Six days after EVAR, laparoscopic assisted sigmoidectomy was performed with blood loss of 100 ml and surgical duration of 144 minutes. The histological examination of the sigmoid colon lesion confirmed a pT3N1 adenocarinoma, which was beyond the serosal layer without penetrating the peritoneum. The resected margins were free of malignancy. D3 lymph node dissection was preformed sufficiently. Therefore, the operation was considered curative. The postoperative course after colectomy was also uneventful.

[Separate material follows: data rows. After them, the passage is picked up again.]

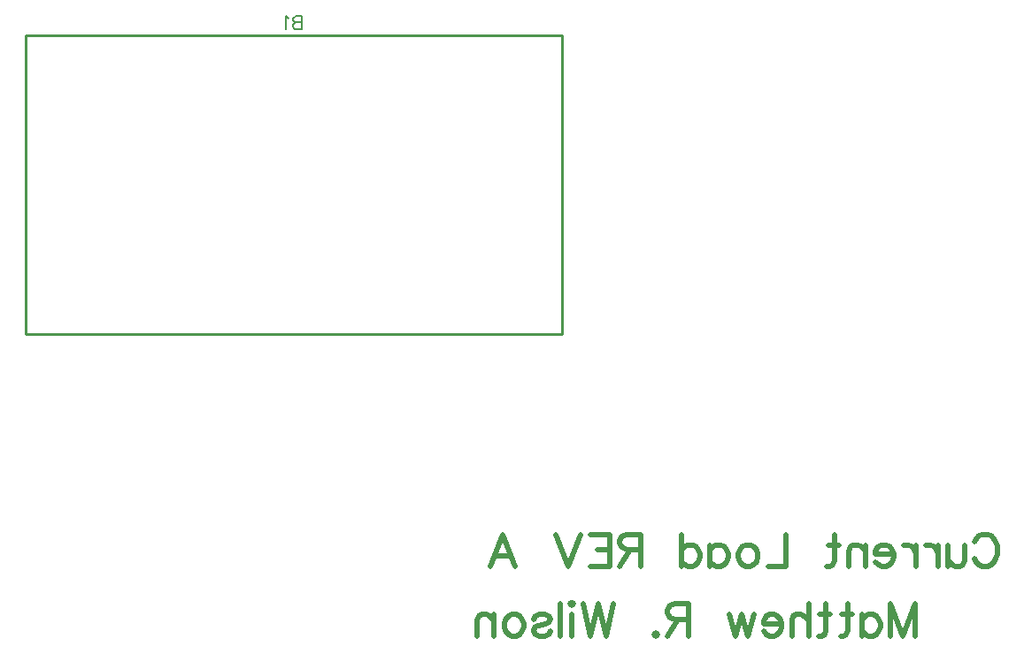
<source format=gbo>
G04 DipTrace 2.3.1.0*
%INcurrent-drain.gbo*%
%MOIN*%
%ADD10C,0.0098*%
%ADD120C,0.0077*%
%ADD122C,0.0185*%
%FSLAX44Y44*%
G04*
G70*
G90*
G75*
G01*
%LNBotSilk*%
%LPD*%
X24498Y33691D2*
D10*
X4301D1*
Y22439D1*
X24498D1*
Y33691D1*
X14704Y34423D2*
D120*
Y33921D1*
X14489D1*
X14417Y33945D1*
X14393Y33969D1*
X14369Y34016D1*
Y34088D1*
X14393Y34136D1*
X14417Y34160D1*
X14489Y34184D1*
X14417Y34208D1*
X14393Y34232D1*
X14369Y34280D1*
Y34328D1*
X14393Y34375D1*
X14417Y34399D1*
X14489Y34423D1*
X14704D1*
Y34184D2*
X14489D1*
X14215Y34327D2*
X14167Y34351D1*
X14095Y34423D1*
Y33921D1*
X40031Y14589D2*
D122*
X40088Y14703D1*
X40204Y14819D1*
X40318Y14876D1*
X40547D1*
X40663Y14819D1*
X40777Y14703D1*
X40835Y14589D1*
X40892Y14417D1*
Y14129D1*
X40835Y13958D1*
X40777Y13842D1*
X40663Y13728D1*
X40547Y13670D1*
X40318D1*
X40204Y13728D1*
X40088Y13842D1*
X40031Y13958D1*
X39661Y14474D2*
Y13899D1*
X39604Y13728D1*
X39488Y13670D1*
X39316D1*
X39202Y13728D1*
X39029Y13899D1*
Y14474D2*
Y13670D1*
X38659Y14474D2*
Y13670D1*
Y14129D2*
X38600Y14301D1*
X38486Y14417D1*
X38371Y14474D1*
X38198D1*
X37828D2*
Y13670D1*
Y14129D2*
X37770Y14301D1*
X37655Y14417D1*
X37540Y14474D1*
X37368D1*
X36997Y14129D2*
X36309D1*
Y14244D1*
X36366Y14360D1*
X36423Y14417D1*
X36538Y14474D1*
X36711D1*
X36825Y14417D1*
X36940Y14301D1*
X36997Y14129D1*
Y14015D1*
X36940Y13842D1*
X36825Y13728D1*
X36711Y13670D1*
X36538D1*
X36423Y13728D1*
X36309Y13842D1*
X35938Y14474D2*
Y13670D1*
Y14244D2*
X35766Y14417D1*
X35650Y14474D1*
X35479D1*
X35364Y14417D1*
X35307Y14244D1*
Y13670D1*
X34764Y14876D2*
Y13899D1*
X34707Y13728D1*
X34591Y13670D1*
X34477D1*
X34936Y14474D2*
X34534D1*
X32940Y14876D2*
Y13670D1*
X32252D1*
X31595Y14474D2*
X31709Y14417D1*
X31824Y14301D1*
X31881Y14129D1*
Y14015D1*
X31824Y13842D1*
X31709Y13728D1*
X31595Y13670D1*
X31422D1*
X31307Y13728D1*
X31193Y13842D1*
X31134Y14015D1*
Y14129D1*
X31193Y14301D1*
X31307Y14417D1*
X31422Y14474D1*
X31595D1*
X30075D2*
Y13670D1*
Y14301D2*
X30190Y14417D1*
X30305Y14474D1*
X30476D1*
X30591Y14417D1*
X30706Y14301D1*
X30764Y14129D1*
Y14015D1*
X30706Y13842D1*
X30591Y13728D1*
X30476Y13670D1*
X30305D1*
X30190Y13728D1*
X30075Y13842D1*
X29016Y14876D2*
Y13670D1*
Y14301D2*
X29131Y14417D1*
X29246Y14474D1*
X29418D1*
X29532Y14417D1*
X29648Y14301D1*
X29705Y14129D1*
Y14015D1*
X29648Y13842D1*
X29532Y13728D1*
X29418Y13670D1*
X29246D1*
X29131Y13728D1*
X29016Y13842D1*
X27480Y14301D2*
X26964D1*
X26791Y14360D1*
X26733Y14417D1*
X26676Y14531D1*
Y14646D1*
X26733Y14760D1*
X26791Y14819D1*
X26964Y14876D1*
X27480D1*
Y13670D1*
X27078Y14301D2*
X26676Y13670D1*
X25560Y14876D2*
X26305D1*
Y13670D1*
X25560D1*
X26305Y14301D2*
X25846D1*
X25189Y14876D2*
X24730Y13670D1*
X24271Y14876D1*
X21815Y13670D2*
X22275Y14876D1*
X22734Y13670D1*
X22562Y14072D2*
X21987D1*
X36873Y11045D2*
Y12251D1*
X37331Y11045D1*
X37790Y12251D1*
Y11045D1*
X35814Y11849D2*
Y11045D1*
Y11676D2*
X35928Y11792D1*
X36043Y11849D1*
X36214D1*
X36330Y11792D1*
X36444Y11676D1*
X36502Y11504D1*
Y11390D1*
X36444Y11217D1*
X36330Y11103D1*
X36214Y11045D1*
X36043D1*
X35928Y11103D1*
X35814Y11217D1*
X35271Y12251D2*
Y11274D1*
X35214Y11103D1*
X35098Y11045D1*
X34984D1*
X35443Y11849D2*
X35041D1*
X34441Y12251D2*
Y11274D1*
X34384Y11103D1*
X34269Y11045D1*
X34155D1*
X34613Y11849D2*
X34212D1*
X33784Y12251D2*
Y11045D1*
Y11619D2*
X33612Y11792D1*
X33496Y11849D1*
X33324D1*
X33210Y11792D1*
X33153Y11619D1*
Y11045D1*
X32782Y11504D2*
X32094D1*
Y11619D1*
X32151Y11735D1*
X32208Y11792D1*
X32323Y11849D1*
X32496D1*
X32610Y11792D1*
X32725Y11676D1*
X32782Y11504D1*
Y11390D1*
X32725Y11217D1*
X32610Y11103D1*
X32496Y11045D1*
X32323D1*
X32208Y11103D1*
X32094Y11217D1*
X31723Y11849D2*
X31494Y11045D1*
X31264Y11849D1*
X31035Y11045D1*
X30805Y11849D1*
X29268Y11676D2*
X28752D1*
X28580Y11735D1*
X28521Y11792D1*
X28464Y11906D1*
Y12021D1*
X28521Y12135D1*
X28580Y12194D1*
X28752Y12251D1*
X29268D1*
Y11045D1*
X28866Y11676D2*
X28464Y11045D1*
X28037Y11160D2*
X28094Y11102D1*
X28037Y11045D1*
X27978Y11102D1*
X28037Y11160D1*
X26441Y12251D2*
X26154Y11045D1*
X25867Y12251D1*
X25581Y11045D1*
X25293Y12251D1*
X24922D2*
X24865Y12194D1*
X24807Y12251D1*
X24865Y12309D1*
X24922Y12251D1*
X24865Y11849D2*
Y11045D1*
X24436Y12251D2*
Y11045D1*
X23434Y11676D2*
X23491Y11792D1*
X23664Y11849D1*
X23836D1*
X24009Y11792D1*
X24066Y11676D1*
X24009Y11562D1*
X23893Y11504D1*
X23607Y11447D1*
X23491Y11390D1*
X23434Y11274D1*
Y11217D1*
X23491Y11103D1*
X23664Y11045D1*
X23836D1*
X24009Y11103D1*
X24066Y11217D1*
X22777Y11849D2*
X22891Y11792D1*
X23007Y11676D1*
X23064Y11504D1*
Y11390D1*
X23007Y11217D1*
X22891Y11103D1*
X22777Y11045D1*
X22605D1*
X22489Y11103D1*
X22375Y11217D1*
X22317Y11390D1*
Y11504D1*
X22375Y11676D1*
X22489Y11792D1*
X22605Y11849D1*
X22777D1*
X21946D2*
Y11045D1*
Y11619D2*
X21774Y11792D1*
X21659Y11849D1*
X21487D1*
X21372Y11792D1*
X21315Y11619D1*
Y11045D1*
M02*

</source>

The patient recovered fully and was discharged on the 16th day after the second operation.
Discussion
Incidence of AAA concomitant with malignancies is increasing due to the aging population and change of diet in Japan.1–3) For treating such patients, the advantages/disadvantages of one-/two-stage operation, or malignancy first/AAA first strategy have been discussed. Recent advances in operative procedure and perioperative management enabled the decrease in operative mortality and morbidity in either AAA or malignancy surgery, so that the case of one-stage operation is increasing, which can avoid the risks of either tumor progression or AAA rupture, or the adhesion problem.5–7) On the other hand, a strategy of two-stage operation with AAA repair first, colorectal operation second has been recommended because one-stage operation for both AAA and colorectal cancer may increase the risk of bacterial contamination to the prosthetic graft.8, 9)

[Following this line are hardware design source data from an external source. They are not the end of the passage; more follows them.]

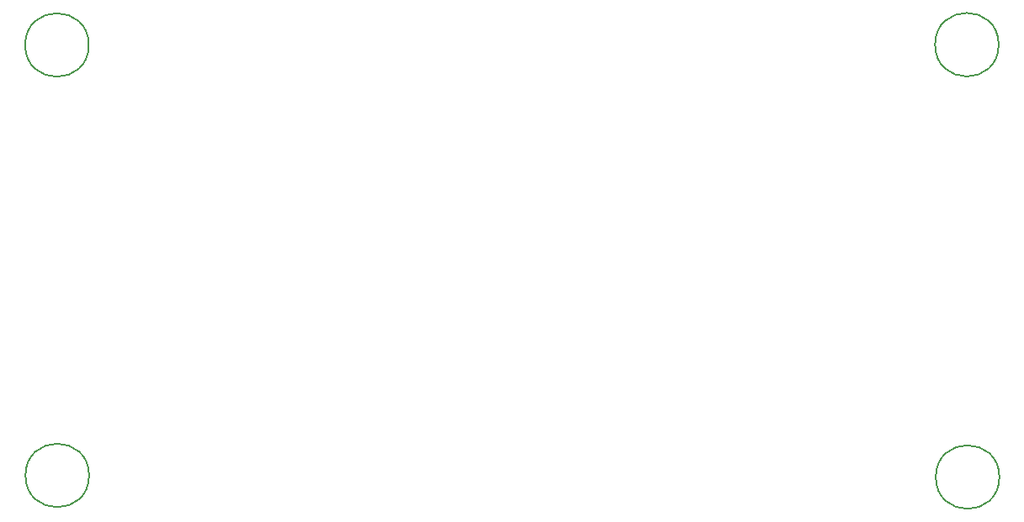
<source format=gbr>
G04 #@! TF.GenerationSoftware,KiCad,Pcbnew,(5.0.2)-1*
G04 #@! TF.CreationDate,2019-08-17T15:57:10+01:00*
G04 #@! TF.ProjectId,SoliCamb Rev 4 PCB,536f6c69-4361-46d6-9220-526576203420,rev?*
G04 #@! TF.SameCoordinates,Original*
G04 #@! TF.FileFunction,Other,Comment*
%FSLAX46Y46*%
G04 Gerber Fmt 4.6, Leading zero omitted, Abs format (unit mm)*
G04 Created by KiCad (PCBNEW (5.0.2)-1) date 8/17/2019 3:57:10 PM*
%MOMM*%
%LPD*%
G01*
G04 APERTURE LIST*
%ADD10C,0.150000*%
G04 APERTURE END LIST*
D10*
G04 #@! TO.C,REF\002A\002A*
X159510000Y-84290000D02*
G75*
G03X159510000Y-84290000I-3200000J0D01*
G01*
X159580000Y-127840000D02*
G75*
G03X159580000Y-127840000I-3200000J0D01*
G01*
X67980000Y-127680000D02*
G75*
G03X67980000Y-127680000I-3200000J0D01*
G01*
X67950000Y-84320000D02*
G75*
G03X67950000Y-84320000I-3200000J0D01*
G01*
G04 #@! TD*
M02*

</source>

With the advances in surgical techniques for both AAA and malignancy, the discussion regarding the strategy should be renewed. In January 2007, commercial stentgraft (Zenith Endovascular stentgraft®) was first approved for re-inversement for EVAR under the Japanese Social Health Insurance System, when the era of EVAR started in Japan. EVAR is a minimally invasive technique without laparotomy, which allows patients to be discharged from hospital within a couple of days postoperatively, so that subsequent operations for malignancy can be performed without delay. Furthermore, EVAR does not increase the difficulties in resecting the malignancy. Further research is necessary to support the EVAR first, malignancy second strategy, or facilitate the rationale for a one-stage procedure to manage both AAA and colon cancer simultaneously.

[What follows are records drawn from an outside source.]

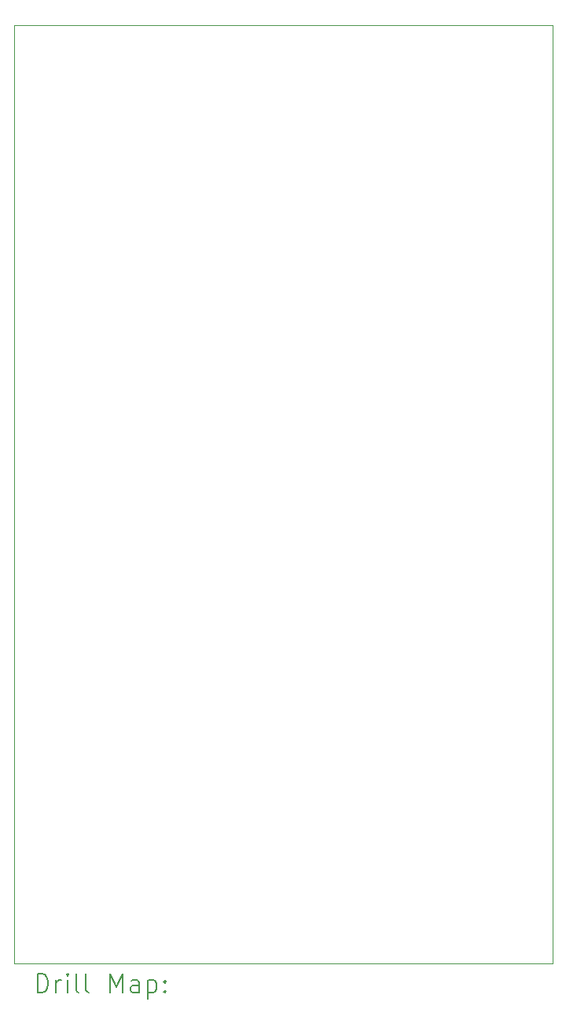
<source format=gbr>
%FSLAX45Y45*%
G04 Gerber Fmt 4.5, Leading zero omitted, Abs format (unit mm)*
G04 Created by KiCad (PCBNEW (6.0.1)) date 2022-12-13 14:11:29*
%MOMM*%
%LPD*%
G01*
G04 APERTURE LIST*
%TA.AperFunction,Profile*%
%ADD10C,0.100000*%
%TD*%
%ADD11C,0.200000*%
G04 APERTURE END LIST*
D10*
X2000000Y-2000000D02*
X7800000Y-2000000D01*
X7800000Y-2000000D02*
X7800000Y-12100000D01*
X7800000Y-12100000D02*
X2000000Y-12100000D01*
X2000000Y-12100000D02*
X2000000Y-2000000D01*
D11*
X2252619Y-12415476D02*
X2252619Y-12215476D01*
X2300238Y-12215476D01*
X2328810Y-12225000D01*
X2347857Y-12244048D01*
X2357381Y-12263095D01*
X2366905Y-12301190D01*
X2366905Y-12329762D01*
X2357381Y-12367857D01*
X2347857Y-12386905D01*
X2328810Y-12405952D01*
X2300238Y-12415476D01*
X2252619Y-12415476D01*
X2452619Y-12415476D02*
X2452619Y-12282143D01*
X2452619Y-12320238D02*
X2462143Y-12301190D01*
X2471667Y-12291667D01*
X2490714Y-12282143D01*
X2509762Y-12282143D01*
X2576429Y-12415476D02*
X2576429Y-12282143D01*
X2576429Y-12215476D02*
X2566905Y-12225000D01*
X2576429Y-12234524D01*
X2585952Y-12225000D01*
X2576429Y-12215476D01*
X2576429Y-12234524D01*
X2700238Y-12415476D02*
X2681190Y-12405952D01*
X2671667Y-12386905D01*
X2671667Y-12215476D01*
X2805000Y-12415476D02*
X2785952Y-12405952D01*
X2776429Y-12386905D01*
X2776429Y-12215476D01*
X3033571Y-12415476D02*
X3033571Y-12215476D01*
X3100238Y-12358333D01*
X3166905Y-12215476D01*
X3166905Y-12415476D01*
X3347857Y-12415476D02*
X3347857Y-12310714D01*
X3338333Y-12291667D01*
X3319286Y-12282143D01*
X3281190Y-12282143D01*
X3262143Y-12291667D01*
X3347857Y-12405952D02*
X3328809Y-12415476D01*
X3281190Y-12415476D01*
X3262143Y-12405952D01*
X3252619Y-12386905D01*
X3252619Y-12367857D01*
X3262143Y-12348809D01*
X3281190Y-12339286D01*
X3328809Y-12339286D01*
X3347857Y-12329762D01*
X3443095Y-12282143D02*
X3443095Y-12482143D01*
X3443095Y-12291667D02*
X3462143Y-12282143D01*
X3500238Y-12282143D01*
X3519286Y-12291667D01*
X3528809Y-12301190D01*
X3538333Y-12320238D01*
X3538333Y-12377381D01*
X3528809Y-12396428D01*
X3519286Y-12405952D01*
X3500238Y-12415476D01*
X3462143Y-12415476D01*
X3443095Y-12405952D01*
X3624048Y-12396428D02*
X3633571Y-12405952D01*
X3624048Y-12415476D01*
X3614524Y-12405952D01*
X3624048Y-12396428D01*
X3624048Y-12415476D01*
X3624048Y-12291667D02*
X3633571Y-12301190D01*
X3624048Y-12310714D01*
X3614524Y-12301190D01*
X3624048Y-12291667D01*
X3624048Y-12310714D01*
M02*

</source>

In this case, we considered the patient to have a high risk for one-stage operation because of his age and respiratory condition (i.e., severe COPD). The longer operative time and/or prolonged general anesthesia might increase the risk of post-operative respiratory failure. Therefore, we chose a two-stage operation with EVAR first and laparoscopic sigmoidectomy second with an interval of 6 days when the patient looked to be fully recovered from the first EVAR operation. In Japan, the Social Health Insurance System indicated that a commercial stentgraft should be used for patients for whom open AAA surgery is not the first option. However, the superiority and/or suitability of EVAR compared to open repair for cases with concomitant malignancies has not yet been established. To date, there was only one study comparing the both methods for such patients, in which the outcome of EVAR and open repair of AAA was retrospectively assessed in twenty-five patients undergoing curative treatment of concomitant malignancies.10) They reported a lower morbidity and mortality in EVAR than open repair, but recommended performing another study in a larger series to definitely conclude the superiority of EVAR. Therefore, a prospective and randomized control study should be performed to determine the superiority of EVAR compared to open surgery as well as clarifying whether one stage or two-stage strategy would be optimal for patients with AAA and concomitant malignancy.